I expect that I will be writing about the Arctic National Wildlife Refuge to an alarming degree in the coming months and years. This is because I expect the Refuge to be under increasing attack in the wake of the 2016 Presidential election.
Let me just share a few introductory thoughts at this point, with more to come over time. As readers of this blog know, I have traveled in the Refuge on a number of occasions since 2001, by foot and by raft. I regard the Refuge, and particularly the Coastal Plain that is the birthing area of the Porcupine caribou herd, as a very special place. I also respect the fact that the indigenous Gwich’in people view it as sacred, the place where life begins.

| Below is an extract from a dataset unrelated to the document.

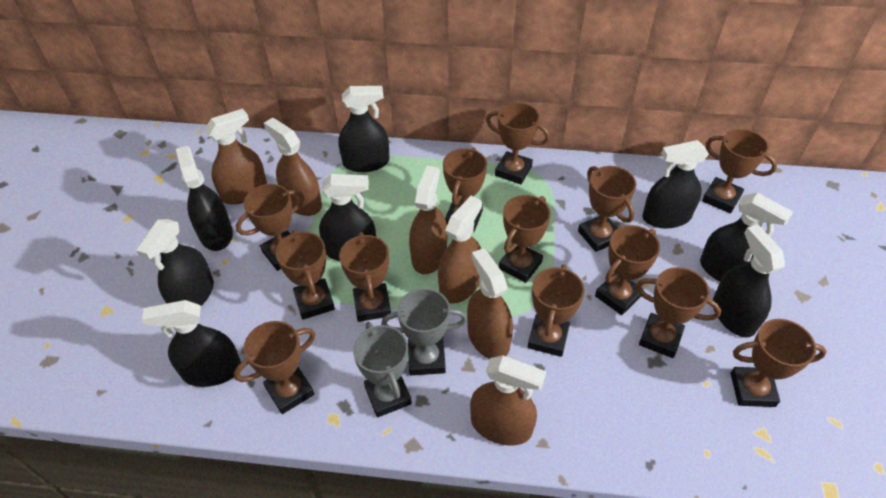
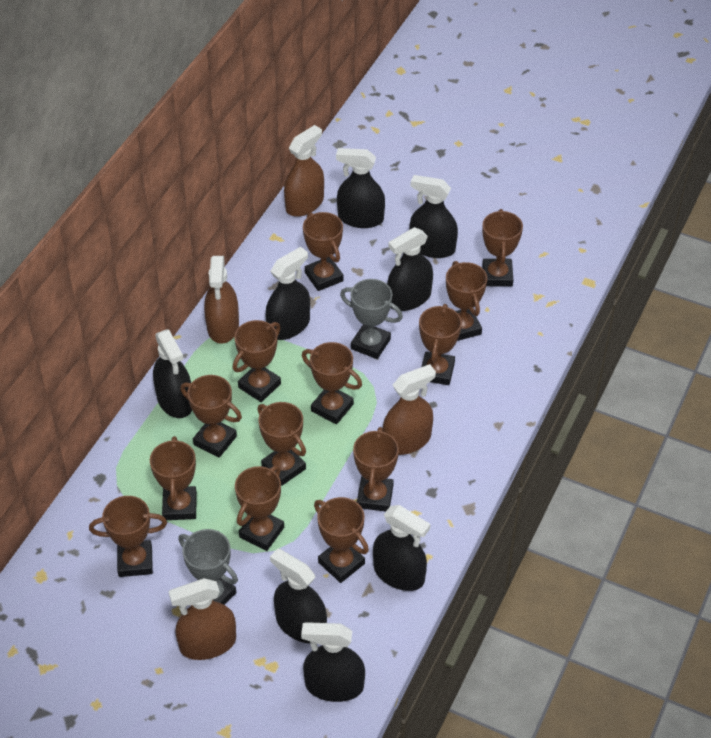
brown spray bottle: 6 -> 4

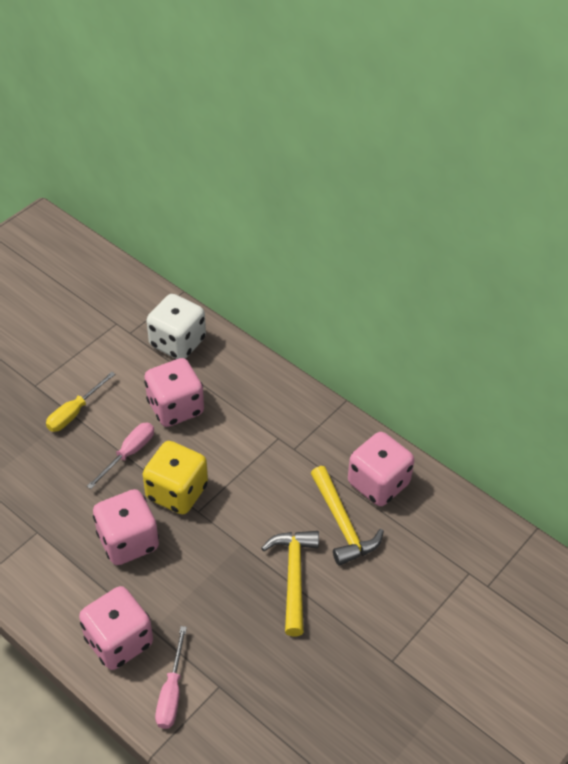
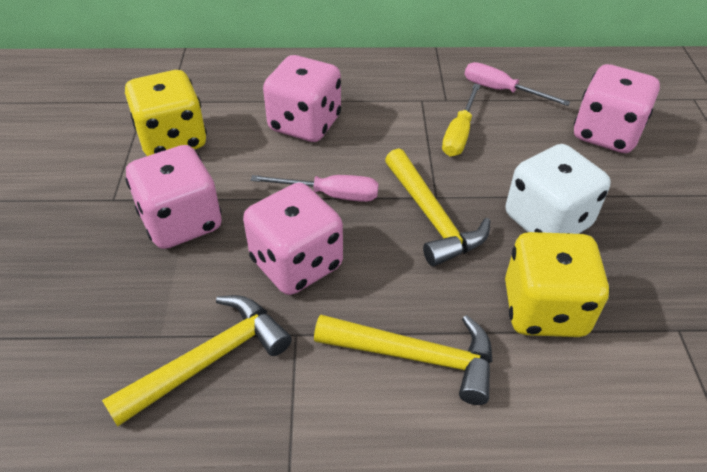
yellow dice: 1 -> 2
yellow hammer: 2 -> 3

The Coastal Plain has been in a legal limbo with respect to oil and gas development since 1980. Under provisions of the Alaska National Interest Lands Conservation Act, some parts of the Refuge were designated as federally protected wilderness, but not the Coastal Plain. Instead, it is part of an area that cannot be opened to oil and gas development without an affirmative act of Congress. But ANILCA failed to give the area permanent protection; that too would take an affirmative act of Congress.

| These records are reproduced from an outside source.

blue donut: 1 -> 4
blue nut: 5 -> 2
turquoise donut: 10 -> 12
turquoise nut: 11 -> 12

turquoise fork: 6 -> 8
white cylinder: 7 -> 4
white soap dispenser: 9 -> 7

In what seems like a distant era, President Obama asked Congress last year to designate additional core areas of the Refuge, including the Coastal Plain, as wilderness, which would provide permanent protection from oil and gas development there. To date, Congress has failed to take that action.
What now portends under a Trump administration and two Republican controlled houses in Congress? There will almost certainly be a concerted effort, in the name of jobs and development, to open the Coastal Plain to oil and gas exploration and production.
I will have more to say about this if and when those proposals are made. For now, let me just say that I do not oppose oil and gas production everywhere. Until we transition as a society to more sustainable energy sources, it will be appropriate to drill in some, indeed many, places. But that does not mean all places.
The Refuge is special. It is a unique environment that is critical to the survival of numerous animal species. With respect to our own species, sacred values count. So do the esthetic and spiritual values that people other than Alaska Natives can find there. We will all be diminished if the Coastal Plain is developed.
A key point in my mind is that development is a one-way street. Today, the Refuge is one of our last places, at landscape and ecosystem scale, that remains essentially as it has been since before the first intrepid humans crossed into North America. We can always drill it in the future should we decide to do so. But if we drill it now, there is no going back. Ever. It will never be possible to return to the pristine, undeveloped state that this special place enjoys today.